Ever pray just to make it? Sometimes, so it seems, that is the best we can do. We go from one fire to another, praying we will have the resources to put out the next one. It does not take much of this kind of living to bring us to despair.

However, there is another way of living, a more proactive, powerful way. Paul models that for us in his prayer to the Ephesians (1:15-23 which resumes in 3.14-21). Paul prays that God might give his readers a “spirit of wisdom and revelation.” While is not clear here whether Paul is referencing the Holy Spirit or that the Ephesians might gain the quality of wisdom and revelation, it is clear that both wisdom and revelation are gifts from God.

With wisdom, we can see past the next fire; we can see that some of our fires are the results of our loosely lived lives; and we could more readily live in sync with God’s life.

With revelation, we could see what God had in store for us and more readily anticipate the future. Most of us have the ability to predict more of the future than we practice. Certain ways of living produce life; others, death. One does not have to be religious to figure this out. God’s revelation in our life allows us to see this even more clearly.

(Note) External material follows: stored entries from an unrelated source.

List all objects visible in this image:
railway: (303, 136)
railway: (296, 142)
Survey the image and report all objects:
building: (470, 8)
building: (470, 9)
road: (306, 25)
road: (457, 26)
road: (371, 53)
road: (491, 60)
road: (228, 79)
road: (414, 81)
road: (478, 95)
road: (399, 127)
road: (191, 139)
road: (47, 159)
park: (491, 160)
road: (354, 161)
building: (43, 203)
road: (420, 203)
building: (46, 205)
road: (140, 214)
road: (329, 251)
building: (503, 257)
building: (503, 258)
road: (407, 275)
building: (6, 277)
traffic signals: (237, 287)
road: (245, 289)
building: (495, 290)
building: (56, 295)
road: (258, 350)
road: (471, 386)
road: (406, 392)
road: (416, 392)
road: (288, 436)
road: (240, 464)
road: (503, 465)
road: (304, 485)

Both of these gifts, wisdom and revelation, are supernatural—they come only from God.

Yet Paul seeks a particular outcome for God’s gifts of wisdom and revelation—that we might know Jesus! The NIV translation’s addition of the word “better” is probably correct on the sense of the text—after all the original readers were already Christians—yet it softens the sense that outcome here is to know Jesus.

Thus now Paul prays that the “eyes” of our hearts might be enlightened. This is also the work of God. While “eyes of our minds” might be more natural to the way we think today, “eyes of our hearts” captures the sense that Paul hopes we will see God at our deepest levels, in our heart of hearts.

Paul wants us to see three things: 1) the hope we have because God has called us; 2) the glorious rich inheritance we have among God’s people; and 3) the incredible power we can access as believers in Jesus.

Each of these is worth exploring, but Paul really wants us to get the last one. He really lathers up the descriptors: “the overabundant greatness of his power for us who believe based on the energy of the might of his strength” (my literal translation).

This same power, according to Paul,

  • raised Jesus from the dead,
  • seated him at the right hand of God,
  • raised him above every name, even of angelic and demonic forces,
  • made every thing subject to him, and
  • placed him as supreme in the church over everything.

That is a lot of power! And it is available for those who believe. You don’t have to live fire to fire because we have the power to live triumphant lives in Jesus. All you have to do is ask for it and then begin to live as if you have it.